この儀式は竣工後も建物が無事であるよう願って行われるもので、通常、柱・棟・梁などの基本構造が完成して棟木を上げるときに行われます。棟木とは屋根の骨組みの一番高い部分です。もちろん儀式なのでその際、酒まいたり米まいたり施主様とお祈りしたりと色々あります。地域によってやり方が違うらしいですがやり方はうちも大体同じでした。魔よけのための幣束(へいそく)を鬼門に向けて立て、四隅の柱に酒や塩、米などをまき、天地四方の神を拝むといったやり方で、昔だと餅撒きとかもやってたんですが、今はめったにしませんね。

「建前の由来」

上棟のことを建前とも呼ぶと初めの方で説明させていただきましたが、この「建前」は『本音と建前』という、人の内心と外面の態度との違いを示すあの言葉の由来になったものです。

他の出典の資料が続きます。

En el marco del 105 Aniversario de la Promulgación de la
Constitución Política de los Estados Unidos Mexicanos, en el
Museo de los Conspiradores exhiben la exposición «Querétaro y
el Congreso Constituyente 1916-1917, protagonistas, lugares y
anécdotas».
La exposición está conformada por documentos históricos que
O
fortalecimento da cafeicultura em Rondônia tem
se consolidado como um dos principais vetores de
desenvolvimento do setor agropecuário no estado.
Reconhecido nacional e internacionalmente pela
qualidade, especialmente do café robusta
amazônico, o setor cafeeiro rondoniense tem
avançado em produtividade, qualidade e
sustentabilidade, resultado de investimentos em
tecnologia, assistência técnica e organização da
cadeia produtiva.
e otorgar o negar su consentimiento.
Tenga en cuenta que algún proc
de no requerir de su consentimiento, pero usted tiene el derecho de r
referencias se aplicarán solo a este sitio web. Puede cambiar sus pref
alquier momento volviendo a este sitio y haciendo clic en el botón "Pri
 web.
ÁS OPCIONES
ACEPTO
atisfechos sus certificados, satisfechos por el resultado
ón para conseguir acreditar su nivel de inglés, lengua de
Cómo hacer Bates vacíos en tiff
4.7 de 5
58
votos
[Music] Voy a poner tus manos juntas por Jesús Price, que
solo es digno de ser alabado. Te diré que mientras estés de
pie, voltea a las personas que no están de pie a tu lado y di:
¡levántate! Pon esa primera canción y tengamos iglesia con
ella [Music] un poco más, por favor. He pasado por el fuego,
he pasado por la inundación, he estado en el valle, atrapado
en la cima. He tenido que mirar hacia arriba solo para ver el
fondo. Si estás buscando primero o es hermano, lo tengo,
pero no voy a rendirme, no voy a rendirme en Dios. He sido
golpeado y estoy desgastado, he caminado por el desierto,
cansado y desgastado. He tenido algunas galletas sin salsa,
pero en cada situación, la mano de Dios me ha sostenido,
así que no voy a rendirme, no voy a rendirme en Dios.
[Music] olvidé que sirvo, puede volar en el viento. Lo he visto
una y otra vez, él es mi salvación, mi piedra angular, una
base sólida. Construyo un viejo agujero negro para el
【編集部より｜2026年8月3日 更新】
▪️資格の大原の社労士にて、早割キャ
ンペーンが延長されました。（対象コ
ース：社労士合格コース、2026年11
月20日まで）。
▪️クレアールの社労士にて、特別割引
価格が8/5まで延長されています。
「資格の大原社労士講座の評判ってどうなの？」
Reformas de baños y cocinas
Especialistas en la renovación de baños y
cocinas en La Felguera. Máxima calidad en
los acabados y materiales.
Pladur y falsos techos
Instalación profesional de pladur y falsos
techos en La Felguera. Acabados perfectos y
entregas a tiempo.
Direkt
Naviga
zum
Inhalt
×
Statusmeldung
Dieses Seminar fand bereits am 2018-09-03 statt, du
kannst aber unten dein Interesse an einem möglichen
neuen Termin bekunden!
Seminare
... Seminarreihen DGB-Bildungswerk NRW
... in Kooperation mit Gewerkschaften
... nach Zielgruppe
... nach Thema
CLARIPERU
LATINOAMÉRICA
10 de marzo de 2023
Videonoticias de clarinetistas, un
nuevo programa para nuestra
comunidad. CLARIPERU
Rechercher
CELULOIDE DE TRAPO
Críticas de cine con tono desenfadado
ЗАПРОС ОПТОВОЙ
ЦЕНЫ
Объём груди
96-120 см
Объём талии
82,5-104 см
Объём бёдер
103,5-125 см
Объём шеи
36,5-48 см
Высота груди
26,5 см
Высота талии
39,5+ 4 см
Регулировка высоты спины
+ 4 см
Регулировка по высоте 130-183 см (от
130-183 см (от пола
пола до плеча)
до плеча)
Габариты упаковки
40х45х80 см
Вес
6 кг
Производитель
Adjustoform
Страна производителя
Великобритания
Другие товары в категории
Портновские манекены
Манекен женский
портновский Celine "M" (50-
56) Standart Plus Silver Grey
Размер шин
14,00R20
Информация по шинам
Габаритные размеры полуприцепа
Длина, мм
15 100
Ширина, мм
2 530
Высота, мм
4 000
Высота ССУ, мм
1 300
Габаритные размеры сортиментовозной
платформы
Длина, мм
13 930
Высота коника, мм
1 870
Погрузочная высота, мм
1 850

さて、その由来というのが昔、とある名工の棟梁(とうりょう)がいまして。その棟梁が明日が棟上という前の晩に、玄関の柱を短く切っちゃう失敗をしてしまうんですね。どうやっても直せないから棟梁は思い詰めて、色々ぶっとんで死のうと考えます。しかしそれを見て必死に棟梁の自殺を止めた奥さんが、寝ないで考えたのが、酒の枡(マス)を使って補修する方法でした。そうして無事、棟梁はその枡で柱の足りないところを補って事なきを得たわけです。ところ がどっこい、名工である自分の恥が表に出るのを恐れた棟梁は、自分の表向きの見栄や意地のために、奥さんを殺してしまうんです。

そして棟梁は、後になって自分の犯した罪を悔い、未来永劫、嫁さんを弔うと心に誓って女の七つ道具(口紅・鏡・櫛・かんざし・おしろい・こうがい・かつら)を棟の上に飾って供養したと言うのが始まりで、建前の儀式となったそうです。建前にこだわるあまり妻を殺してしまった男の見栄や意地に、 本音で応じた女の悲話が「本音と建前」の語源となったと言われています。